Infinitely Many Solutions of a Pair of Linear Equations

Video Explanation

Question

Find the values of \(a\) and \(b\) for which the following system of linear equations has infinitely many solutions:

\[ (2a-3)x – 3y = 5, \qquad 3x + (b-2)y = 3 \]

Solution

Step 1: Write in Standard Form

\[ (2a-3)x – 3y – 5 = 0 \quad (1) \]

\[ 3x + (b-2)y – 3 = 0 \quad (2) \]

Step 2: Identify Coefficients

From equations (1) and (2),

\[ a_1 = 2a-3, \quad b_1 = -3, \quad c_1 = -5 \]

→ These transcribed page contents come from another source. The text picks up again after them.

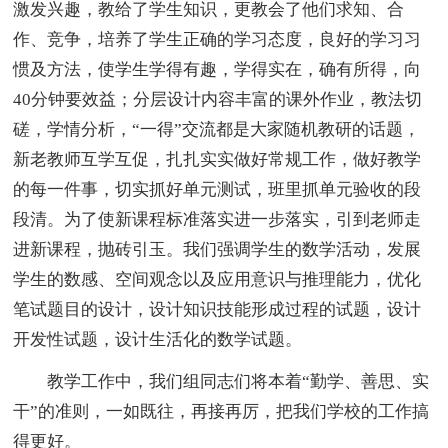
激发兴趣，教给了学生知识，更教会了他们求知、合
作、竞争，培养了学生正确的学习态度，良好的学习习
惯及方法，使学生学得有趣，学得实在，确有所得，向
40分钟要效益；分层设计内容丰富的课外作业，教法切
磋，学情分析，“一得”交流都是大家随机教研的话题，
新老教师互学互促，扎扎实实做好常规工作，做好教学
的每一件事，切实抓好单元测试，班里抓单元验收的段
段清。为了使新课程标准落实进一步落实，引到老师走
进新课程，抛砖引玉。我们强调学生的数学活动，发展
学生的数感、空间观念以及应用意识与推理能力，优化
笔试题目的设计，设计知识技能形成过程的试题，设计
开发性试题，设计生活化的数学试题。
教学工作中，我们组同志们将本着“勤学、善思、实
干”的准则，一如既往，再接再厉，把我们学校的工作搞
得更好。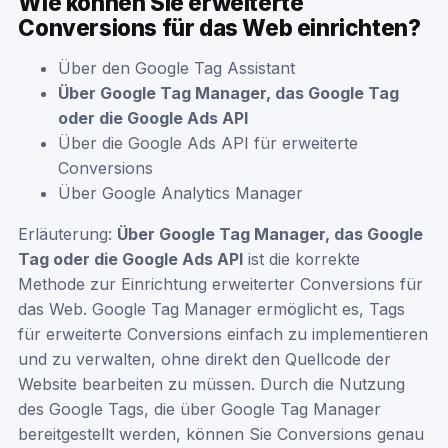
Wie können Sie erweiterte
Conversions für das Web einrichten?
Über den Google Tag Assistant
Über Google Tag Manager, das Google Tag
oder die Google Ads API
Über die Google Ads API für erweiterte
Conversions
Über Google Analytics Manager
Erläuterung:
Über Google Tag Manager, das Google
Tag oder die Google Ads API
ist die korrekte
Methode zur Einrichtung erweiterter Conversions für
das Web. Google Tag Manager ermöglicht es, Tags
für erweiterte Conversions einfach zu implementieren
und zu verwalten, ohne direkt den Quellcode der
Website bearbeiten zu müssen. Durch die Nutzung
des Google Tags, die über Google Tag Manager
bereitgestellt werden, können Sie Conversions genau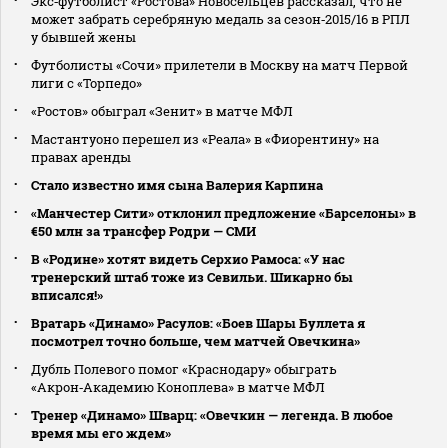
Экс‑футболист «Ростова» Новосельцев рассказал, что не
может забрать серебряную медаль за сезон‑2015/16 в РПЛ
у бывшей жены
Футболисты «Сочи» прилетели в Москву на матч Первой
лиги с «Торпедо»
«Ростов» обыграл «Зенит» в матче МФЛ
Мастантуоно перешел из «Реала» в «Фиорентину» на
правах аренды
Стало известно имя сына Валерия Карпина
«Манчестер Сити» отклонил предложение «Барселоны» в
€50 млн за трансфер Родри — СМИ
В «Родине» хотят видеть Серхио Рамоса: «У нас
тренерский штаб тоже из Севильи. Шикарно бы
вписался!»
Вратарь «Динамо» Расулов: «Боев Шары Буллета я
посмотрел точно больше, чем матчей Овечкина»
Дубль Полевого помог «Краснодару» обыграть
«Акрон‑Академию Коноплева» в матче МФЛ
Тренер «Динамо» Шварц: «Овечкин — легенда. В любое
время мы его ждем»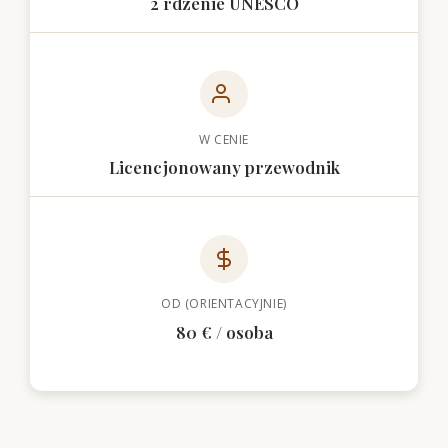
2 rdzenie UNESCO
W CENIE
Licencjonowany przewodnik
OD (ORIENTACYJNIE)
80 € / osoba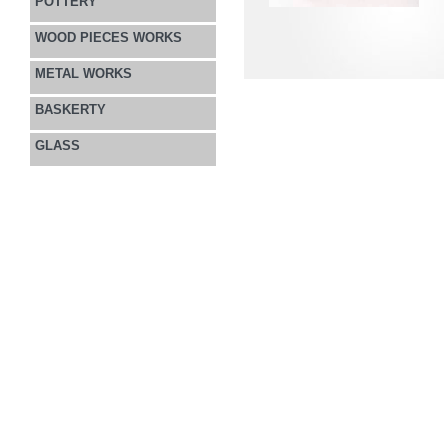
POTTERY
WOOD PIECES WORKS
METAL WORKS
BASKERTY
GLASS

\[ a_2 = 3, \quad b_2 = b-2, \quad c_2 = -3 \]

Step 3: Condition for Infinitely Many Solutions

A pair of linear equations has infinitely many solutions if

\[ \frac{a_1}{a_2} = \frac{b_1}{b_2} = \frac{c_1}{c_2} \]

Step 4: Apply the Condition

\[ \frac{c_1}{c_2} = \frac{-5}{-3} = \frac{5}{3} \]

So,

\[ \frac{2a-3}{3} = \frac{5}{3} \quad \text{and} \quad \frac{-3}{\,b-2\,} = \frac{5}{3} \]

Step 5: Find the Value of a

\[ 2a – 3 = 5 \]

\[ 2a = 8 \]

\[ a = 4 \]

Step 6: Find the Value of b

\[ -9 = 5(b-2) \]

\[ -9 = 5b – 10 \]

\[ 5b = 1 \]

\[ b = \frac{1}{5} \]

Conclusion

The given system of equations has infinitely many solutions for:

\[ \boxed{a = 4, \quad b = \frac{1}{5}} \]

\[ \therefore \quad 5x – 3y = 5 \text{ and } 3x – \frac{9}{5}y = 3 \text{ represent the same line.} \]